Challenges we ran into

  • A 22 GB E01 disk image and 5.3 GB memory archive arrive through Egnyte; libewf 2014's libewf_glob is strict about filenames and 9P (WSL /mnt/c) filesystem behavior, so we copied the image to native ext4 and used ewfmount + Sleuth Kit on the FUSE-mounted raw view. The disk turned out to be a single-partition image (no MBR) so mmls was silent until we treated it as raw NTFS directly.
  • Volatility3's JSON renderer is fine, but the small-but-real bug of forcing CONFIRMED-claimed findings to stay CONFIRMED required us to actually count sources, not just check correlation presence (which is the SIFT-Guard README-vs-promotion.py gap we close).
  • Honesty around what the grader actually pushed back on: on the disk pass, two structurally-eligible CONFIRMED candidates were judged INDICATED by the grader, with the grader's reasoning kept in the audit log.

What we learned

  • The README rule everyone writes (≥ 2 independent sources for CONFIRMED) does not become a real constraint until it is enforced in code, OVER the consensus of the observers themselves.
  • "Salience" is the wrong lever in DFIR. Evil is by definition not salient. Coverage must be exhaustive OR explicitly declared. The boundary register makes "what we did not look at" a first-class output.
  • Distributed contribution is fine; diffuse accountability is not.

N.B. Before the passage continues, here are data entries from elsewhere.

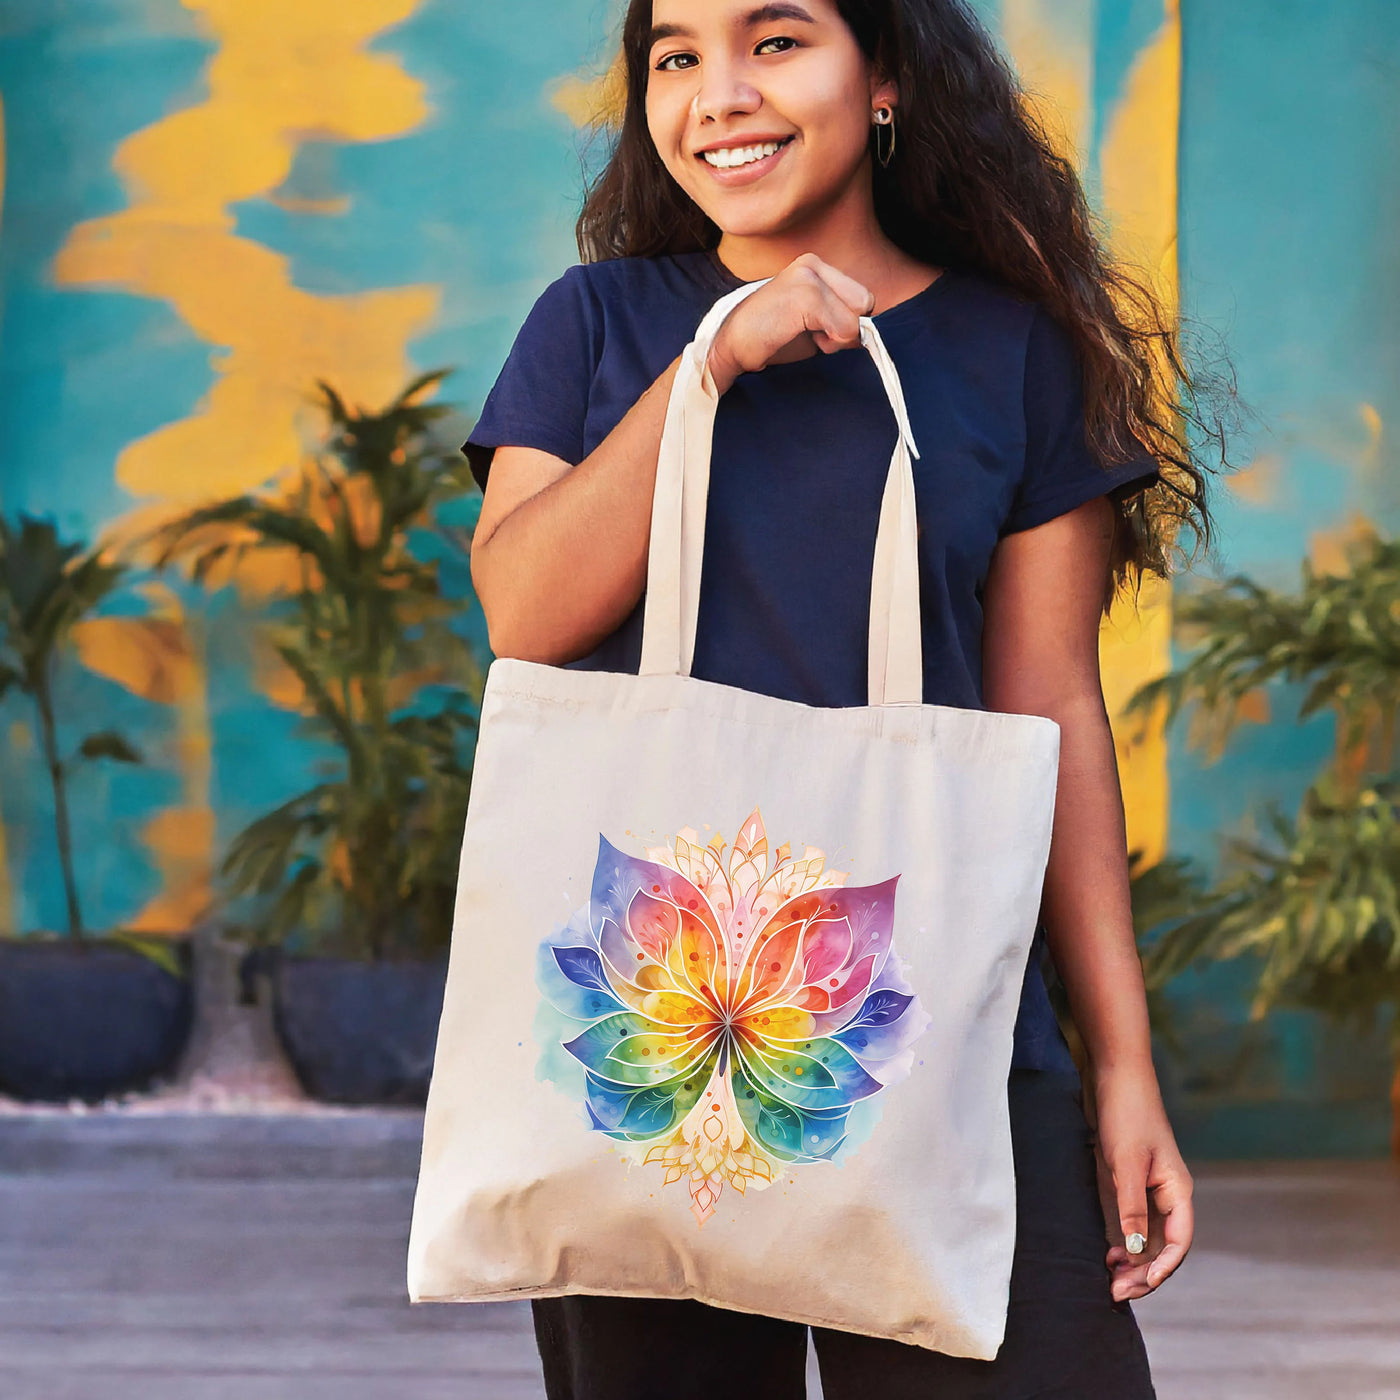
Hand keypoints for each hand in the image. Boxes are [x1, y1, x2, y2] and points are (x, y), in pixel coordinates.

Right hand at [706, 252, 874, 394]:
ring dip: (834, 339)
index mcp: (815, 266)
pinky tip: (796, 335)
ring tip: (800, 334)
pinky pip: (844, 328)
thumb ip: (841, 320)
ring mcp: (809, 277)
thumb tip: (869, 332)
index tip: (815, 330)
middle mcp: (813, 264)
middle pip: (866, 302)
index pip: (862, 297)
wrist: (730, 347)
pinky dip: (828, 343)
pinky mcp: (806, 295)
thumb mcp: (812, 325)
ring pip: (856, 318)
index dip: (846, 322)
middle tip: (809, 334)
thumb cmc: (770, 338)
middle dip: (845, 328)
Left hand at [1085, 1060, 1193, 1302]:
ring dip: (1132, 1262)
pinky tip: (1106, 1252)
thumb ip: (1131, 1205)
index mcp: (1177, 1190)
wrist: (1115, 1075)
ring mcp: (1148, 1189)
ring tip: (1109, 1279)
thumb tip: (1134, 1249)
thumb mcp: (1125, 1161)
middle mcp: (1167, 1194)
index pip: (1178, 1242)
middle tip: (1114, 1291)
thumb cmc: (1126, 1114)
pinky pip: (1132, 1222)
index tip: (1139, 1285)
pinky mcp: (1129, 1182)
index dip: (1162, 1268)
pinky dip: (1123, 1242)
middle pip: (1162, 1246)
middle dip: (1143, 1272)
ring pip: (1147, 1238)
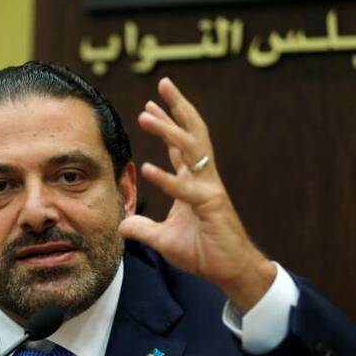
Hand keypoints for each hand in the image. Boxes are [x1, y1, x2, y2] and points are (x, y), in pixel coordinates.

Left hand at [118, 77, 275, 312]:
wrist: (232, 270)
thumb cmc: (205, 253)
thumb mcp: (165, 240)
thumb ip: (144, 230)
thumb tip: (122, 225)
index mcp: (195, 183)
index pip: (180, 146)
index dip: (167, 124)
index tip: (150, 106)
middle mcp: (204, 180)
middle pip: (191, 135)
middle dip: (177, 108)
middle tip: (163, 84)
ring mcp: (209, 190)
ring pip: (190, 151)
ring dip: (168, 130)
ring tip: (146, 113)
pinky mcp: (211, 207)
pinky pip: (186, 190)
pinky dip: (167, 179)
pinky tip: (148, 169)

Naming each observer's contribution per claim is the difference.

What's next

  • The disk pass currently fuses two plugins (filesystem + prefetch). Adding registry and event-log plugins will let multi-source CONFIRMED examples land more often, and let stereo_fusion reconstruct a richer kill-chain.
  • Pre-registered falsifiers per hypothesis are scaffolded but not yet tied to specific ROCBA hypotheses; that is the cleanest way to test the IR-Accuracy axis on real case data with explicit ground truth.